It is still clear to me, everything that happened 3 months ago. February 20. Bonifacio Global City.
Strange. Ego deserted me and I muddle about for sober words to explain this sudden, awakened fondness. I go about my hectic day distracted, trying to locate a proper drawer in which to confine this incomprehensible stirring. Your harmless smile was a constant ghost – unshakable, omniscient like blinking billboards growing in every vacant space. It lingers: merciless, relentless, confronting me in every turn, humiliating me into realization of my feared vulnerability.
Nothing quite prepared me for your unscheduled arrival. I was in my prime that day: competent, self-assured—cocky even—dispensing shallow anecdotes, second-hand philosophies and creative treatises to pass the time as we all wait for the scheduled creative session to commence. I was bantering animatedly with your colleagues feeling rather good about myself: Life is worth living again—a positive career detour, novel challenges and I am in a time and place where I am in my element, the very familiar neighborhood of my creative enthusiasms.
I should be untroubled of the fact that you seem conventional on the surface: calm, steady gaze, fairly beautiful in a nonthreatening way, a self-possessed smile that is equal parts shy and searching.
You eroded me on the spot.
My defenses would hastily, alarmingly remind me that there are far more overwhelmingly beautiful subjects around worthy of my obsessive pursuits. I deal with them on a regular basis, them being demigoddesses blessed with polished features, physical proportions and excessive charisma enough to weaken the uninitiated.
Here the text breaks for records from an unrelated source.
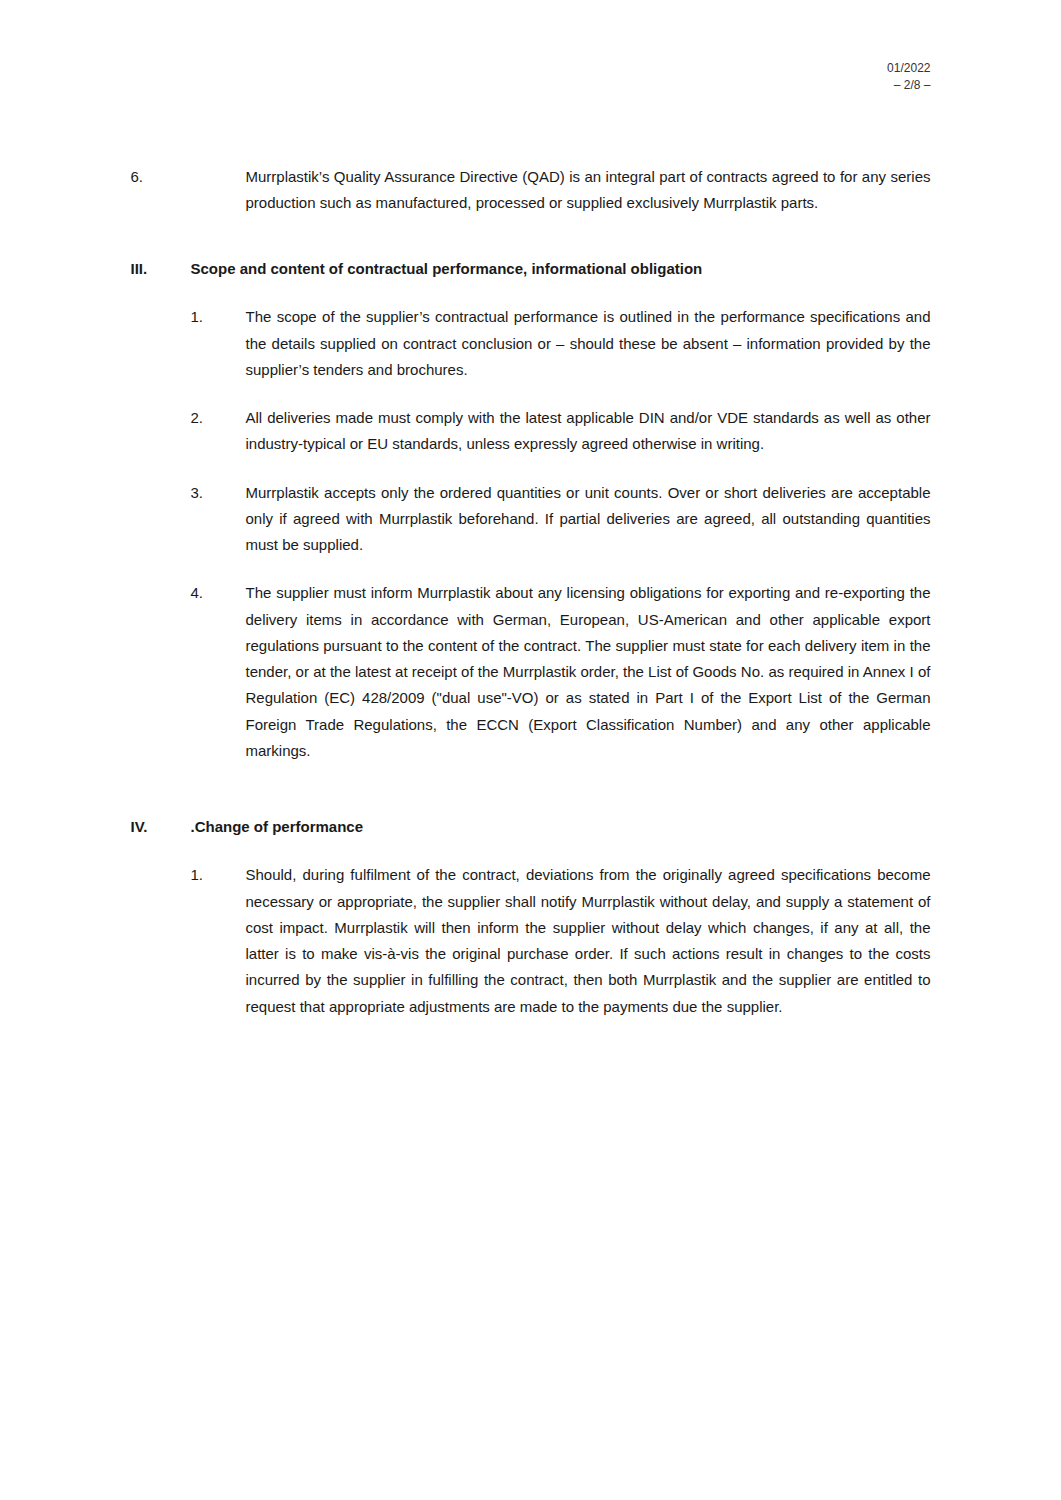01/2022
– 2/8 –
6.
Murrplastik’s Quality Assurance Directive (QAD) is an integral part of contracts agreed to for any series production such as manufactured, processed or supplied exclusively Murrplastik parts.
III.
Scope and content of contractual performance, informational obligation
1.
The scope of the supplier’s contractual performance is outlined in the performance specifications and the details supplied on contract conclusion or – should these be absent – information provided by the supplier’s tenders and brochures.
2.
All deliveries made must comply with the latest applicable DIN and/or VDE standards as well as other industry-typical or EU standards, unless expressly agreed otherwise in writing.
3.
Murrplastik accepts only the ordered quantities or unit counts. Over or short deliveries are acceptable only if agreed with Murrplastik beforehand. If partial deliveries are agreed, all outstanding quantities must be supplied.
4.
The supplier must inform Murrplastik about any licensing obligations for exporting and re-exporting the delivery items in accordance with German, European, US-American and other applicable export regulations pursuant to the content of the contract. The supplier must state for each delivery item in the tender, or at the latest at receipt of the Murrplastik order, the List of Goods No. as required in Annex I of Regulation (EC) 428/2009 ("dual use"-VO) or as stated in Part I of the Export List of the German Foreign Trade Regulations, the ECCN (Export Classification Number) and any other applicable markings.
IV.
.Change of performance
1.
Should, during fulfilment of the contract, deviations from the originally agreed specifications become necessary or appropriate, the supplier shall notify Murrplastik without delay, and supply a statement of cost impact. Murrplastik will then inform the supplier without delay which changes, if any at all, the latter is to make vis-à-vis the original purchase order. If such actions result in changes to the costs incurred by the supplier in fulfilling the contract, then both Murrplastik and the supplier are entitled to request that appropriate adjustments are made to the payments due the supplier.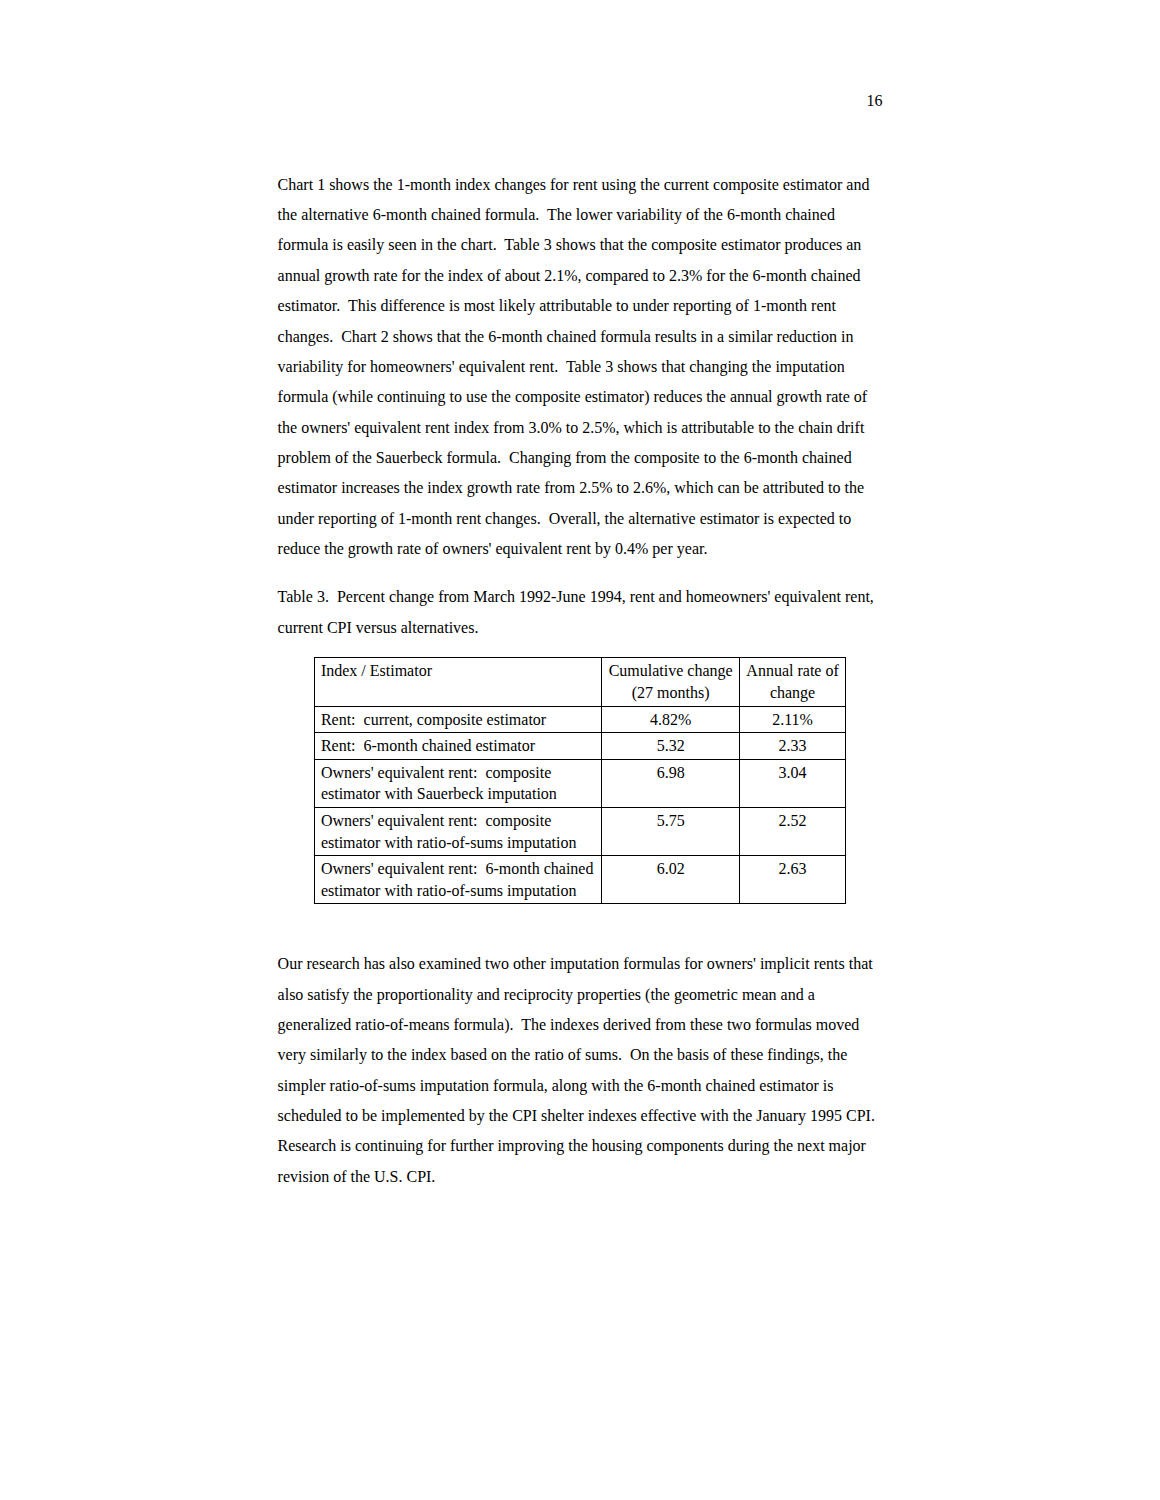16
Chart 1 shows the 1-month index changes for rent using the current composite estimator and the alternative 6-month chained formula. The lower variability of the 6-month chained formula is easily seen in the chart. Table 3 shows that the composite estimator produces an annual growth rate for the index of about 2.1%, compared to 2.3% for the 6-month chained estimator. This difference is most likely attributable to under reporting of 1-month rent changes. Chart 2 shows that the 6-month chained formula results in a similar reduction in variability for homeowners' equivalent rent. Table 3 shows that changing the imputation formula (while continuing to use the composite estimator) reduces the annual growth rate of the owners' equivalent rent index from 3.0% to 2.5%, which is attributable to the chain drift problem of the Sauerbeck formula. Changing from the composite to the 6-month chained estimator increases the index growth rate from 2.5% to 2.6%, which can be attributed to the under reporting of 1-month rent changes. Overall, the alternative estimator is expected to reduce the growth rate of owners' equivalent rent by 0.4% per year.
Table 3. Percent change from March 1992-June 1994, rent and homeowners' equivalent rent, current CPI versus alternatives.
| Index / Estimator | Cumulative change (27 months) | Annual rate of change |
| --- | --- | --- |
| Rent: current, composite estimator | 4.82% | 2.11% |
| Rent: 6-month chained estimator | 5.32 | 2.33 |
| Owners' equivalent rent: composite estimator with Sauerbeck imputation | 6.98 | 3.04 |
| Owners' equivalent rent: composite estimator with ratio-of-sums imputation | 5.75 | 2.52 |
| Owners' equivalent rent: 6-month chained estimator with ratio-of-sums imputation | 6.02 | 2.63 |
Our research has also examined two other imputation formulas for owners' implicit rents that also satisfy the proportionality and reciprocity properties (the geometric mean and a generalized ratio-of-means formula). The indexes derived from these two formulas moved very similarly to the index based on the ratio of sums. On the basis of these findings, the simpler ratio-of-sums imputation formula, along with the 6-month chained estimator is scheduled to be implemented by the CPI shelter indexes effective with the January 1995 CPI. Research is continuing for further improving the housing components during the next major revision of the U.S. CPI.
They orbit my professional life as faces we employ to trigger desire in others. And I thought that I have set my feet firmly at a point in my life when I can capably boast to have seen a fair share of superior good looks enough to be immune and unflustered; that I am now accomplished in the art of not being easily awed; that I would know how to navigate my way in a crowd of loveliness unscathed; that you will be a commonplace comparison to the grand buffet of beauties out there.
I never realized the gross miscalculations of it all until you held my gaze and that blameless smile raced across your bright, disarming face.
I was this close to being gone.
So I might as well profess this disconcerting feeling and come out clean of this disorientation. I might as well commit these thoughts into writing in the great hope that seeing them take shape into characters, words and paragraphs the feeling would come off too ridiculous and restore my conviction; that this is mere delinquency, a passing weakness not unlike beholding and being smitten by a glossy spread in a magazine. That this stirring is naive, silly and eventually be regarded inconsequential, a future source of shudders, self-mockings and embarrassments. Yet it’s not as easy as it seems. There are no manuals and tonics that can be easily had for these anxieties. That being human is sometimes an agonizing and sudden roundabout route into defencelessness.
However—and contrary to all these self-abortive denials—allow me to come to terms with a great difficulty:
You have set my armor worthless and I gazed back at you that day quietly shaken, my thoughts racing.
I was wordless. But I swore to God that I am going to see you again.